To summarize, here is the list of things (in decreasing order importance) that is wrong with 802.11 security:-

* WEP uses a synchronous stream cypher over a medium, where it is difficult to ensure synchronization during a complete session. * 802.11 does not provide any mechanism for sharing keys over an insecure medium leading to key-sharing in a BSS and sometimes across BSSs. * 802.11 specifies that changing the IV with each packet is optional. * The IV used in 802.11 is just 24 bits long giving a very limited key-space specially since each packet needs to have a separate key for the network to be really secure. * No support for a MT to authenticate the network. * CRC-32 used for message integrity is linear. * WEP concatenates the IV directly to the pre-shared key to produce a key for RC4, thus exposing the base-key to direct attack.

Note that the limited size of the IV figures much lower in the list than one would expect. This emphasizes the fact that simply increasing the IV size would not improve WEP’s security considerably.
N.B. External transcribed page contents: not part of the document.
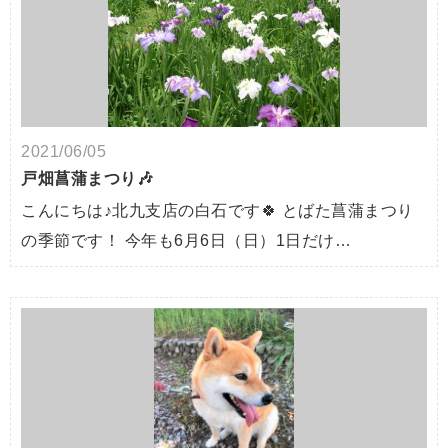
2021/06/05
戸畑菖蒲まつり🎶
こんにちは♪北九支店の白石です🍀 とばた菖蒲まつり
の季節です！ 今年も6月6日（日）1日だけ…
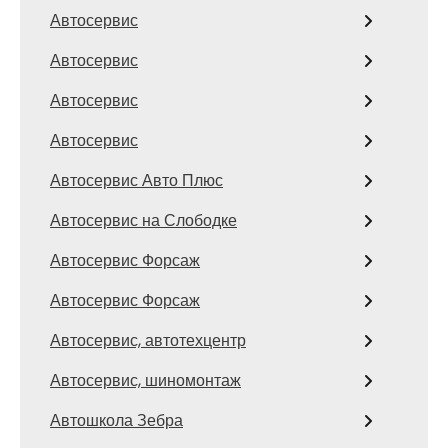
Автосервис
Автосервис
Автосервис
Автосервис
Автосервис Авто Плюс
Автосервис на Слободке
Автосервис Форсаж
Автосервис Форсаж
Автосервис, автотехцентр
Автосервис, шиномонтаж
Автошкола Зебра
The deficiency of the WEP encapsulation design arises from attempts to adapt RC4 to an environment for which it is poorly suited.

One of the questions that comes to mind is “Why is IEEE sticking with RC4 even when it has been shown to be unsuitable for the wireless medium?”. Well, ultimately, the IEEE is expected to use the Advanced Encryption Standard (AES), a more appropriate cipher for wireless. Unfortunately, AES requires considerably more horsepower than most existing 802.11b cards provide today and therefore IEEE is sticking with RC4 for the time being.